Reflections

Finding Civic Duty In Reconciliation: Part of the “As This Jesuit Sees It” Series

Written by Rev. Matthew Carnes S.J., an associate professor of Government and Director of the Center for Latin American Studies. This article originally appeared on November 11th, 2016, in the Hoya and can be found online here“As This Jesuit Sees It” appears every other Friday in the Hoya.

During my Sunday morning run, the words of the scrawled graffiti script leapt out at me: “The revolution will not be Snapchatted!” It was a jarring proclamation, and it shocked me out of the nervous rumination on the presidential election, just two days away then, that had dominated my thinking during the run.

I understood the graffiti’s message: Really big things, like social change or the construction of a national community, cannot be reduced to a couple eye-catching images or clever turns of phrase. Real progress and real meaning emerge from a long, committed process, more than secondslong glimpses that disappear, by design, from our phones.
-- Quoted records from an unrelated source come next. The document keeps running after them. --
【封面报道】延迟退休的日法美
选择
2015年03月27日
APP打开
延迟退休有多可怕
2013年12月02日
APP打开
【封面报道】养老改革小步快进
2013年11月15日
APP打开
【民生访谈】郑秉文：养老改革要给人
The graffiti forced me to pull back and take the long view. I reflected on my more than four decades of life and was struck by the long path of change and progress in our nation, at a time in which our community has slowly, even if sometimes reluctantly, seen the arc of its history bend toward justice.

At Georgetown, we feel intimately connected to this process. With our home here in Washington, D.C., the political process seems to flow in our bloodstream. We welcome leaders onto campus, serve in congressional offices and volunteer in political campaigns. We walk the memorials, inspired by the words and memories enshrined in them.

And like citizens throughout the country, we had the opportunity to stand in line and cast our votes on Tuesday. I was there along with my students, and I could feel their excitement and nervous energy. That evening, I hosted students in my apartment, and together we watched as returns came in. Energy surged and ebbed as the results became clear, with nearly everyone surprised at the outcome.

It was a profoundly important moment, and an exhausting one. There is a temptation to simply Snapchat it, to come up with the perfect summary phrase, send it out to friends who will laugh or cry — or both — along with us, then let it fade as the pressures of school and work and social lives take hold of our energies. But our Jesuit values here at Georgetown remind us that we are part of something bigger than an election, and that the real measure of our efforts comes not simply by
casting a vote, but through our work over the long haul.

Now, the real work of citizenship begins as we continue to champion the causes that brought us out to vote, listen to voices of others and lean our shoulders into the hard work of reconciliation. We can draw inspiration from Georgetown’s efforts to respond to our legacy of slaveholding and racial discrimination, which has pushed us to take a hard look at reality and pour our hearts into addressing the breaches that have characterized our social fabric for too long.

With hope, respectful dialogue and constructive dissent, we now have the task of contributing to the next steps our nation will take, and we will be at our best when we foster the unity in diversity that is at the center of our mission. What we do here matters, and it deserves nothing less than our full selves.

So today, resist the temptation to leave the energy of the election behind. We become who we hope to be not in a single moment of victory or defeat, but in the community we form over the long haul. Be a part of the political change and reconciliation that is the work of this generation, for it will not be Snapchatted.